WORK INSTRUCTIONS » Each entry below must be repeated exactly. Leave the pictures out of it.

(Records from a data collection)
——————————
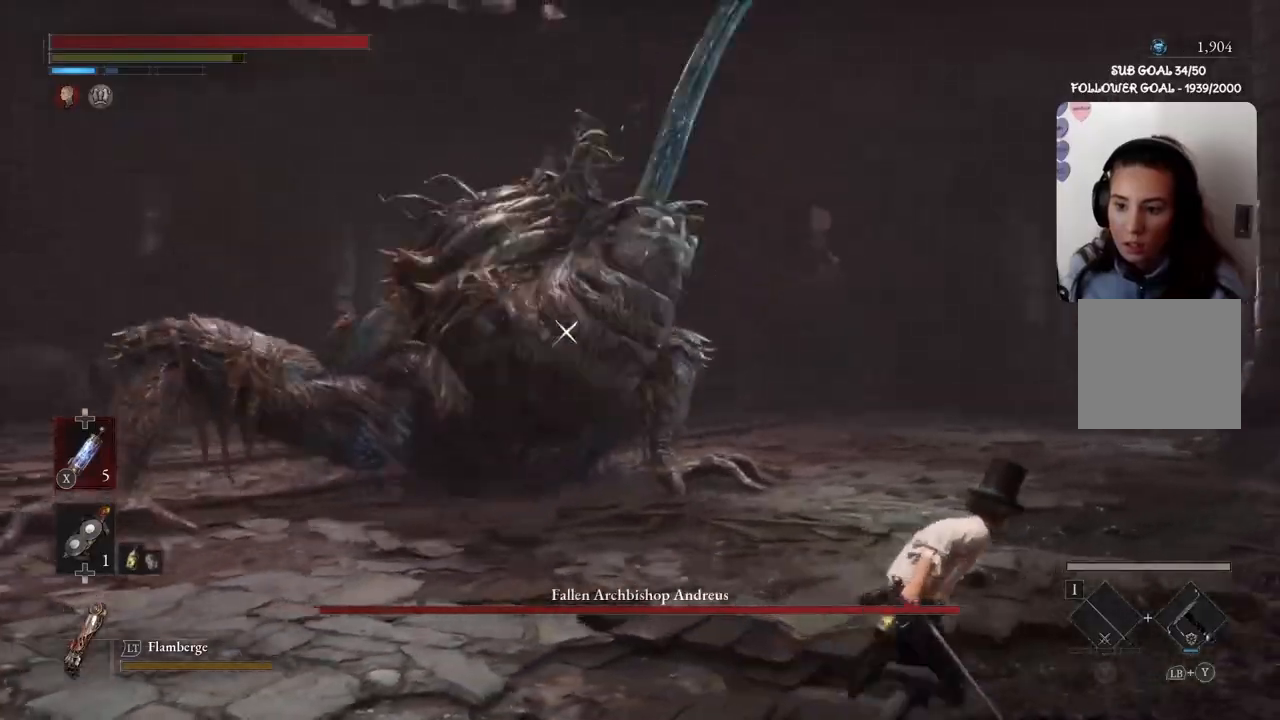
{"buttons": [], "left_stick": "right", "right_stick": "center", "events": [[501, "B", "up"]]}
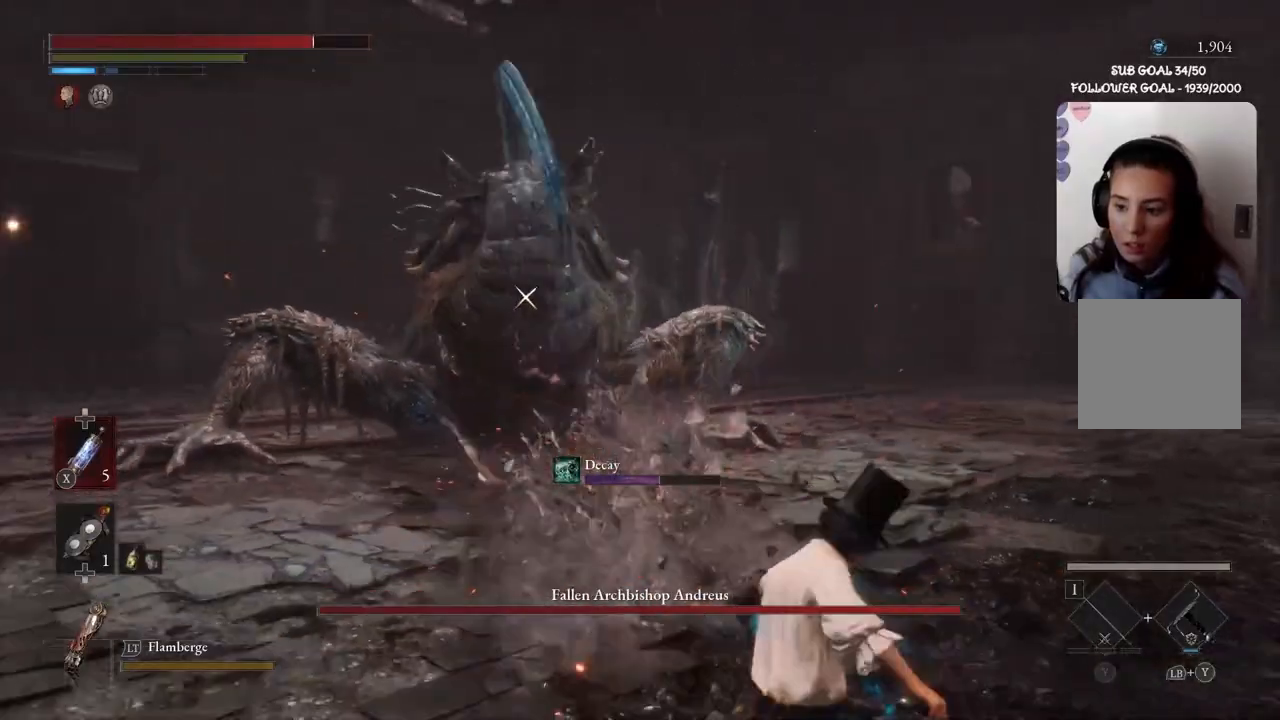
{"buttons": [], "left_stick": "up-right", "right_stick": "center", "events": [[33, "left_stick", "up-right"], [267, "B", "down"], [500, "B", "up"]]}
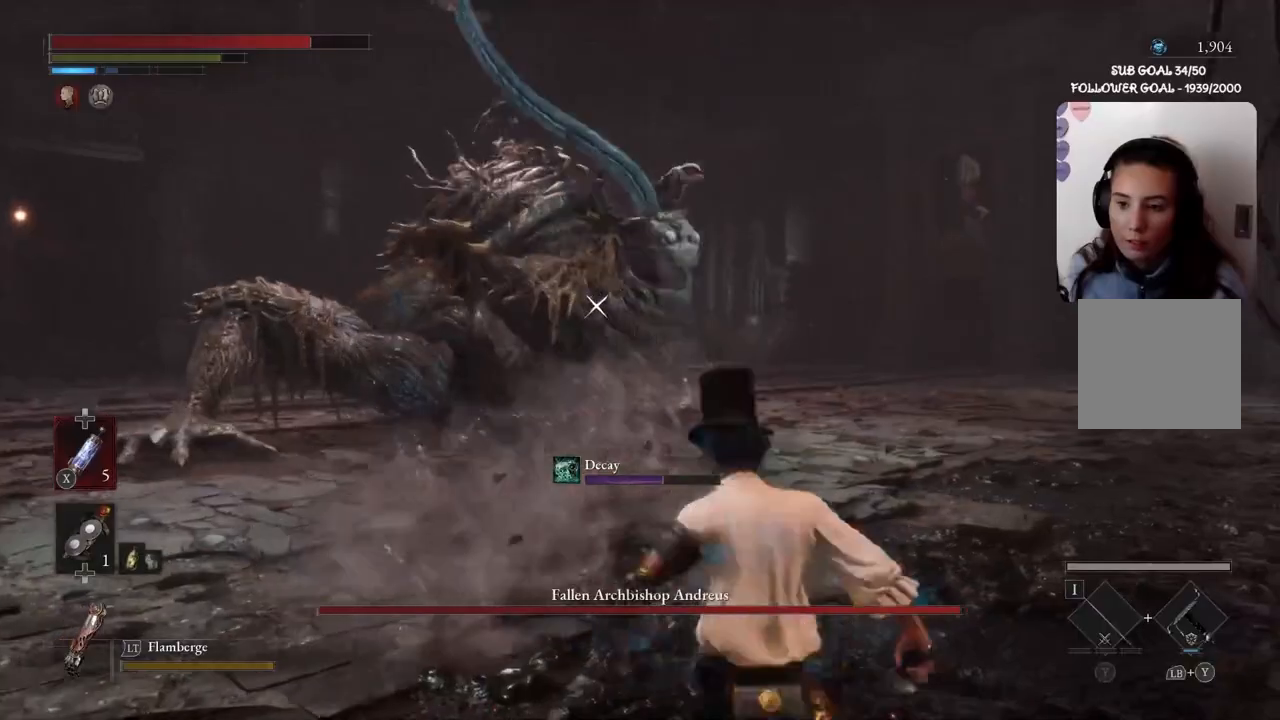
{"buttons": ["B"], "left_stick": "up-right", "right_stick": "center", "events": [[434, "B", "down"]]}
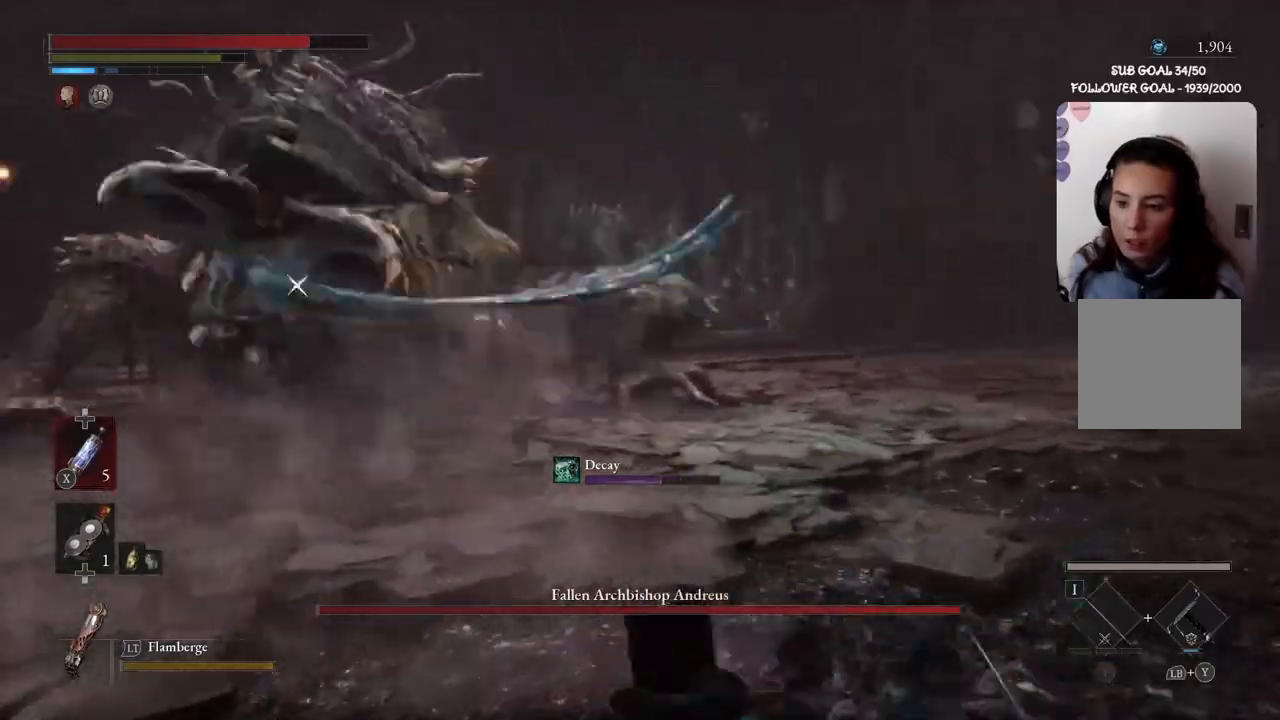
{"buttons": ["B"], "left_stick": "up-right", "right_stick": "center", "events": []}
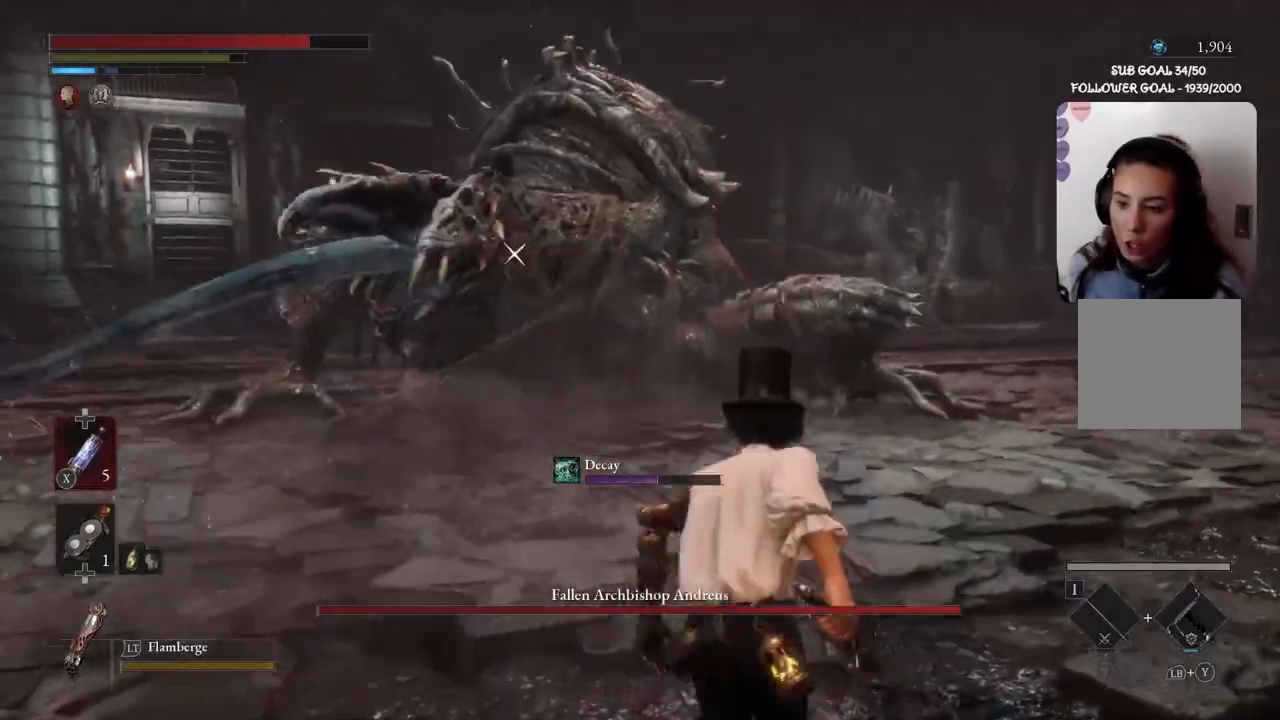
{"buttons": ["R1"], "left_stick": "up-right", "right_stick": "center", "events": [[434, "B", "up"], [434, "R1", "down"]]}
——————————
EXERCISE ANSWER »
{"buttons": [], "left_stick": "right", "right_stick": "center", "events": [[501, "B", "up"]]}
{"buttons": [], "left_stick": "up-right", "right_stick": "center", "events": [[33, "left_stick", "up-right"], [267, "B", "down"], [500, "B", "up"]]}
{"buttons": ["B"], "left_stick": "up-right", "right_stick": "center", "events": [[434, "B", "down"]]}
{"buttons": ["B"], "left_stick": "up-right", "right_stick": "center", "events": []}
{"buttons": ["R1"], "left_stick": "up-right", "right_stick": "center", "events": [[434, "B", "up"], [434, "R1", "down"]]}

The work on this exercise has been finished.